University and local government officials broke ground Tuesday on the USF Health Heart Institute — a $50 million, five-story building that will feature laboratories, office space designed for interdisciplinary collaboration, a clinical care center, auditorium and blood sample repository for genetic testing.
“USF is working tirelessly to make heart disease less of a threat to the health and well-being of our community,” said Judy Genshaft, president of the USF system. “Today, we take a huge step forward in our efforts as we begin work on building our new USF Health Heart Institute.”
Heart disease is the nation’s number-one killer, and is number two in Florida behind cancer. USF researchers are turning to the molecular and genetic causes of the condition, which could lead to new methods for predicting, preventing, diagnosing and treating it.
Dr. Stephen Liggett has already identified a genetic signature that can predict which heart patients might be saved from fatal arrhythmias. USF plans to invest up to $25 million in resources for genomics-based medicine research and recruitment of faculty.
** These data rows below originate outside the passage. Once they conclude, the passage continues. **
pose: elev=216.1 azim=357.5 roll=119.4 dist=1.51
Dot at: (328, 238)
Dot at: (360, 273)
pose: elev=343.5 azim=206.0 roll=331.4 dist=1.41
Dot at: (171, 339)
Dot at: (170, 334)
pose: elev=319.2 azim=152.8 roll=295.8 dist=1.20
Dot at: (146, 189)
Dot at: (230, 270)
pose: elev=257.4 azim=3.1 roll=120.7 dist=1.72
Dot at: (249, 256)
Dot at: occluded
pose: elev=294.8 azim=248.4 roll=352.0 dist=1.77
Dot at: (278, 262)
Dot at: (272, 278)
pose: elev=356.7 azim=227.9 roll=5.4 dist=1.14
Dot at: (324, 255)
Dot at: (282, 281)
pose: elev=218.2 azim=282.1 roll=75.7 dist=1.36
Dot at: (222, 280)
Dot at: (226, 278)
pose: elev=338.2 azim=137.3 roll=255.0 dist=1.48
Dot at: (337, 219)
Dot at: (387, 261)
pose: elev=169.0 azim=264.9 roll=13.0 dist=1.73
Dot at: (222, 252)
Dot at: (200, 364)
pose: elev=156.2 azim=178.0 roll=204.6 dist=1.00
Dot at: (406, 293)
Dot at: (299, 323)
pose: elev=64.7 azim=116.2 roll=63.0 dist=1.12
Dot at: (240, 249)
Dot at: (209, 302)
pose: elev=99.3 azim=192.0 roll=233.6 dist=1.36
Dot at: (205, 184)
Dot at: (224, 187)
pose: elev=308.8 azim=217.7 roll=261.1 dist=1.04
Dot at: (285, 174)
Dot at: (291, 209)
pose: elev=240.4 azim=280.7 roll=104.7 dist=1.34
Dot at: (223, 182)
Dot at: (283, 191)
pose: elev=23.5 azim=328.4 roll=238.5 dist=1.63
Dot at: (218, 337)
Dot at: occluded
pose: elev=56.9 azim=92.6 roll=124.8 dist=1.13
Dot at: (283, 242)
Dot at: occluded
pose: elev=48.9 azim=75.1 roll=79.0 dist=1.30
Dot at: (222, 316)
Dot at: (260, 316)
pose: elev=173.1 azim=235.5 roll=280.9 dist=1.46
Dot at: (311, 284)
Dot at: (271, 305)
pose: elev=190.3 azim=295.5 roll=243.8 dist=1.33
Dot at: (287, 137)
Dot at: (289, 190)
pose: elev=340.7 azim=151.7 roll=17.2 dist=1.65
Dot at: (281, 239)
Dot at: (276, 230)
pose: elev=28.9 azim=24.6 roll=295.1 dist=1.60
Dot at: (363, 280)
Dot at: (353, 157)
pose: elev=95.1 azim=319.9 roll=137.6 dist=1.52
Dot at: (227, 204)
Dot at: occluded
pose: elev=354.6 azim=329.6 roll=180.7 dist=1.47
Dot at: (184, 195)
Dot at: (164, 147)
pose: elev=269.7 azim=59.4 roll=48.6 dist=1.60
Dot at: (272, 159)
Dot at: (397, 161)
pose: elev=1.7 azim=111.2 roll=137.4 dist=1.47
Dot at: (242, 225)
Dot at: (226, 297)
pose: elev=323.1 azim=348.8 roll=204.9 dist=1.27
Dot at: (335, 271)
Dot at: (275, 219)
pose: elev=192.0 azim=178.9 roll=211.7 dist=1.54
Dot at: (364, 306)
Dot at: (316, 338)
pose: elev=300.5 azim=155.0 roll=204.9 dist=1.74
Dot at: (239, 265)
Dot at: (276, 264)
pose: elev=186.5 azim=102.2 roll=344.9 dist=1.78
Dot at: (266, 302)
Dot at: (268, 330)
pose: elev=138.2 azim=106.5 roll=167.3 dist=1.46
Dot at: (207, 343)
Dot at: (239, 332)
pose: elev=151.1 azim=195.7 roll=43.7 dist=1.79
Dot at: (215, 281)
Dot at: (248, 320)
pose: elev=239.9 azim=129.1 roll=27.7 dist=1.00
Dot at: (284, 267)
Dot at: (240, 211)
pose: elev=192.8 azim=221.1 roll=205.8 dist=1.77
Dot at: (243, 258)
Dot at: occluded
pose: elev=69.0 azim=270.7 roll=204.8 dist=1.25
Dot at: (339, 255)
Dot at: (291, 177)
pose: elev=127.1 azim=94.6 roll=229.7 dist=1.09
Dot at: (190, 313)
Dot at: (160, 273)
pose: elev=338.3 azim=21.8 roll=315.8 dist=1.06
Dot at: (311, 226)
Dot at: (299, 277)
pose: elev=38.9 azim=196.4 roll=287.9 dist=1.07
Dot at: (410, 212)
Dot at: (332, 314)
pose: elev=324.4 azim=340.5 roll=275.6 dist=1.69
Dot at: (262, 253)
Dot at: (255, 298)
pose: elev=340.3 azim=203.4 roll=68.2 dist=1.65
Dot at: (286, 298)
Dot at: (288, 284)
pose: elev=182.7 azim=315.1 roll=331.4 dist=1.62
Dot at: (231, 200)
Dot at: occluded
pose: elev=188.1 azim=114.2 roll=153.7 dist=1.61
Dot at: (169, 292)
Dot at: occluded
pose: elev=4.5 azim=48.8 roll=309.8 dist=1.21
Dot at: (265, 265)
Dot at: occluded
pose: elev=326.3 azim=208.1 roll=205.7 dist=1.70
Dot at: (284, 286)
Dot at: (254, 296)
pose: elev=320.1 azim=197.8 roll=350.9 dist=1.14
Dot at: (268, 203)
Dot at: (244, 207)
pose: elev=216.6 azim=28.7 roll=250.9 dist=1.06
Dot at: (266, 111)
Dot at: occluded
“Your DNA already knows if you’re going to have a heart attack and when. Your DNA already knows if one of our drugs will save your life or won’t,” said Dr. Harry van Loveren, interim dean of USF Health’s Morsani College of Medicine. “The heart research that will be done here will unlock the secrets of your personal DNA, see into your future and hopefully change it. ... Because of what we learn here, your children and my children will live happier and healthier lives.”
The state Legislature allocated $6.9 million to the project last year and another $12.5 million this year. Hillsborough County also pledged $2 million to the project.
About $30 million will be needed to complete the building. House Speaker Will Weatherford, a Republican from Wesley Chapel, attended the groundbreaking and promised to make good on the rest.
“I can tell you that the Legislature, myself and the Florida House are committed to seeing this project through — not just funding it, but making sure the resources and policy are embedded around it to make this a world-class institution in Tampa Bay and the state of Florida,” Weatherford said.
The 100,000 square foot building will be located in the research hub that includes the Morsani medical school, the Byrd Alzheimer’s Institute and the Moffitt Cancer Center.